All Progress ABL programs are single threaded. There are no multi-threading facilities in the ABL. For example, there is no way to start a thread that runs ABL code in the same process or to block an ABL thread while another thread in the same process executes other ABL code.

When a program is executed in Appserver or WebSpeed mode, there is still a separate ABL process for each agent. Each of these ABL processes can only ever execute a single thread that runs ABL code.

Fat Client

When you manually run a Progress ABL program, you start up a binary executable (for example, _progres on Linux or UNIX and prowin32.exe Windows). That executable reads the program's file (source code or r-code) and interprets it. That program runs on the physical system on which the executable is launched. It runs within the context of the operating system's logged in user that launched the executable. This means that the Progress program can only access resources that the current user is permitted to access. This "manually" started program could be interactive (a ChUI or GUI client) or it could be non-interactive (a batch mode client). Either way the program conceptually runs as a client process in the context of some operating system user. All ABL logic for the program runs inside of that client process and there is one process for each user.

It is common for Progress developers to use the term "client/server" to describe this original implementation approach. In this concept, interactive or batch clients connect to a multi-user database process, which is considered the server part of client/server. Technically, the Progress database is a server but the split of the functionality between the database server and the client is heavily weighted toward the client side. One of the biggest benefits of the ABL is the ABL's use of the same language for both business logic and for data access. For example, WHERE clause expressions in queries are written in ABL. The non-obvious implication of this design is that any execution of the WHERE clause is done in the client process and not on the database server. The database server can really be considered an advanced indexing engine, it lacks much of the filtering and sorting capabilities that SQL developers take for granted. This means that many more records must be returned by the database to the client and the client handles the filtering. The ABL compiler attempts to minimize the negative impact of this design decision by implementing equality and range matching using indexes so that certain WHERE clause terms can be used to only walk only a sub-set of the records in that index. All the rest of the ABL WHERE clause is still executed in the client process and only some queries can take advantage of this feature. Likewise, if client-side sorting is to be avoided the query must be written to implicitly select an index that provides the same sorting that is needed by that query. In both cases, the real logic is implemented on the client.
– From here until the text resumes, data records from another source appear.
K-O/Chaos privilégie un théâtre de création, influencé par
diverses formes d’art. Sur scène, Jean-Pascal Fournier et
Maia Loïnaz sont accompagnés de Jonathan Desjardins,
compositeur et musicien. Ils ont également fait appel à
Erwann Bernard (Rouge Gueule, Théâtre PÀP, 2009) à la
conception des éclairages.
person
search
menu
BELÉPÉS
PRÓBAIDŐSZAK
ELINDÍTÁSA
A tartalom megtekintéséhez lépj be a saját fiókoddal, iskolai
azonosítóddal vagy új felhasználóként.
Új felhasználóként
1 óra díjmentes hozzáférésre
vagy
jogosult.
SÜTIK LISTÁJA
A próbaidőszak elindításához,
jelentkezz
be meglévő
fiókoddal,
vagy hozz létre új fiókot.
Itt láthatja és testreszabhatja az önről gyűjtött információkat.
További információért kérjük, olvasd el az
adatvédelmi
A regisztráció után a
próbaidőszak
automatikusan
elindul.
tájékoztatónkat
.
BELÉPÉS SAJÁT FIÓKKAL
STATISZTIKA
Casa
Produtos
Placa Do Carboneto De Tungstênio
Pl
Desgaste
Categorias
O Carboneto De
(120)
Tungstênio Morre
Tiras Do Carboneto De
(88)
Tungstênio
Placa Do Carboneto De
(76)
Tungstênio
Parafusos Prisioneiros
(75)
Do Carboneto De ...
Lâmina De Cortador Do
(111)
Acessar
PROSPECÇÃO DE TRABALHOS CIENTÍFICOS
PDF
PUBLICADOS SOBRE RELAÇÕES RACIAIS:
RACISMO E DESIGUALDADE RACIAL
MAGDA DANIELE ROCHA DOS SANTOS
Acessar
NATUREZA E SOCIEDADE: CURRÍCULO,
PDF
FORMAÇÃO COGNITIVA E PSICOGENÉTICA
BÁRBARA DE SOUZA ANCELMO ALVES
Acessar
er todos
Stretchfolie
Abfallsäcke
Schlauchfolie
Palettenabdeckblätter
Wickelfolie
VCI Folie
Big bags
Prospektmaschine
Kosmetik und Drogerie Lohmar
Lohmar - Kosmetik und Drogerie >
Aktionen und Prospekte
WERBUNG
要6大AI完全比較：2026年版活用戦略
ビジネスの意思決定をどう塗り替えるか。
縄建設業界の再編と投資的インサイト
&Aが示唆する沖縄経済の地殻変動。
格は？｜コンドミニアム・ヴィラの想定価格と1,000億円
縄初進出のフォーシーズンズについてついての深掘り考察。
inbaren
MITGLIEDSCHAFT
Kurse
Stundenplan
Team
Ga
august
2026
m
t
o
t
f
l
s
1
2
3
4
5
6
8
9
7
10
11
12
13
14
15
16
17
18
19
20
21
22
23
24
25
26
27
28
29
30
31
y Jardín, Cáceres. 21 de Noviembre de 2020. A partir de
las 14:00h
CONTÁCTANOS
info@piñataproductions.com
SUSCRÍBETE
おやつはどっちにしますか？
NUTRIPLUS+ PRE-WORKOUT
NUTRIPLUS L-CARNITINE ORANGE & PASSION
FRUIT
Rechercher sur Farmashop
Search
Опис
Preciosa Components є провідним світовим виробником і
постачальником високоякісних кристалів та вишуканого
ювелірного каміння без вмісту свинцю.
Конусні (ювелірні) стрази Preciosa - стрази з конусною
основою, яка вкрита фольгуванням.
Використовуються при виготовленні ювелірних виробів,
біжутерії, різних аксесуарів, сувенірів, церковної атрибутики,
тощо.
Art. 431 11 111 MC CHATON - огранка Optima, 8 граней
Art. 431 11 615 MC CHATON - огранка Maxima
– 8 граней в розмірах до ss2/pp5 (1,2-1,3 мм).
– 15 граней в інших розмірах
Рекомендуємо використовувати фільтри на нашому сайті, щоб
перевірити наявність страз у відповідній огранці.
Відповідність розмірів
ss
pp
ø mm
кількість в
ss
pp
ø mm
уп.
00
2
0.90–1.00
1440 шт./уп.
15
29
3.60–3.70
We call this "inherently fat client" because there is always a per-user client process that executes all ABL logic and nothing is delegated to the database server. The approach is designed right in to the ABL.

When Progress implemented Appserver and WebSpeed, they did not eliminate this design choice. There is still a separate process running for each ABL program being executed. The fact that one now can call it over the network to invoke a program there, does not eliminate the fact that it is still a fat client. Progress just added a kind of pool of fat clients (agents) and a broker to distribute requests.

With the latest Pacific Application Server for OpenEdge (PASOE), there is some indication that ABL programs may be running on different threads in the same process, however it seems these must have important limitations on usage of client-platform dependencies. PASOE leverages a Java implementation in Tomcat to replace the old broker/agents architecture with a multi-threaded single process that does the dispatching.